The kind of known time that we all live inside, that we
measure off as the hours and the minutes in the days. And
then there’s all of time. Then there are these characters
called the gamblers who start off with the four kings and
proceed into all of the face cards. And they represent the
quantum forces that devolve from the four aces. So you have
the plank limit, you have photons coming out of light. You’ve
got black holes coming out of gravity. And you’ve
got duality coming out of the weak force. So these three
sets set the route. The rest of the pack builds out from
that—moves through the forces and the structures
of thermodynamics, chemistry, the periodic table.
So you’ve got a card, you take it in, you give to
a guard, and he’ll let you play the game of chance—the
dice game—which is also called "Proposition
Player." The game builds up into all of the elements
in the paintings, which take you through this narrative
that describes the evolution of the entire universe. You’ve
started out as the smallest element, and gradually you
see
how essential that particle is to everything else. This
is literally a little way of representing you in a giant
game. You know, "Come in. Put your card on the table
and play." It’s really just taking the traditional
aspect of confronting large complex ideas about the universe—which
is one of awe—and inverting it to one of play.
You already own this—your body is already filled
and saturated with every single thing going on in the
universe...so you
may as well enjoy it. You don’t need to live in fear
and shame about your relationship to this larger structure.

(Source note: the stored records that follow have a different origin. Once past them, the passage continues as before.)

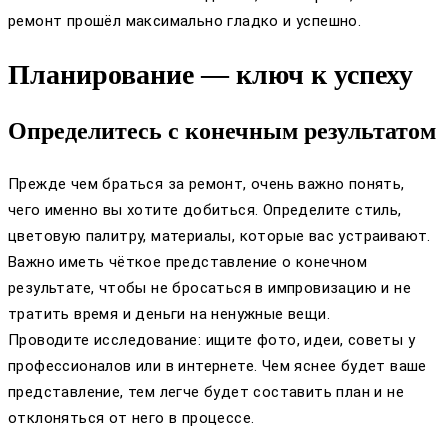
ремонт прошёл максимально гладко и успешно.
Планирование — ключ к успеху
Определитесь с конечным результатом
Прежде чем браться за ремонт, очень важно понять,
чего именно вы хотите добиться. Определите стиль,
цветовую палитру, материалы, которые вас устраивают.
Важно иметь чёткое представление о конечном
результате, чтобы не бросаться в импровизацию и не
тратить время и деньги на ненужные вещи.
Проводите исследование: ищите фото, идеи, советы у
профессионалов или в интернете. Чем яснее будет ваше
представление, тем легче будет составить план и не
отклоняться от него в процессе.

It should be about joyous participation!
ART:21:
How do people participate in
art today?
RITCHIE:
I’ve never understood any
of the debates about modern art as some sort of form of alienated
practice. Modern art is a gift, take it or leave it. Nobody’s
forcing it down your throat, but once you’re there at
the museum, you may as well relax and have a good time. All
anyone is trying to do is try out some new ideas—something
different. And I think there’s something enormously
ambitious about that idea, that we are all trying to advance
or at least question what’s going on. I just think that’s
great. It’s really cool the idea of a total freedom
that it gives, like you’re not bound by any particular
loyalty or reverence, you can just move forward in any direction
you want. It seems like a gift. It’s certainly a gift
to me as a practitioner.
ART:21:
In a way, aren’t you inventing
the universe in your work?
RITCHIE:
I look at it more like, there’s
the real universe. We know through our scientific practices,
or we have estimated that we can perceive about 5% of the
real universe. So that’s 95%, gone. Dark matter, dark
energy—it’s a very strange and complicated place.
On any given day, you or I might be able to find out about
5% in our entire lifetime of all human knowledge. Now can
we use that knowledge all the time? No, it would be amazing,
but we can’t. We can probably use oh, 5% of that in
our lives. And then when it comes down to it, you probably
make a decision based on about 5% of the 5% of the 5% of the
5% of the universe. And you’re pretty confident that
that decision is a really good decision. You say, “That’s
what I’m going to do today with my life or in this relationship
or with this financial decision.” And you’re basing
that on .00625% of the universe. And you’re totally
confident that you’re somehow connected, because you
are. You are connected to that 100%.
I’m interested in reconstructing that chain of evidence
that leads you from the one thing to the other, because there’s
the real universe, then there’s what we see which is
really just a metaphor. It’s already a metaphor for
the real universe. We can’t see 100%, we see 5%. Then
we represent that as another little diminished 5% to ourselves
and then we put ourselves in that 5%. So we’re already
playing the game that I’m playing every day. This is
in a way of sort of building back out and saying, okay, I’ve
got this much, but I just kind of want to see just a little
bit more, maybe 5% more. And that’ll push me out to
the next level of possibilities and kind of open it up.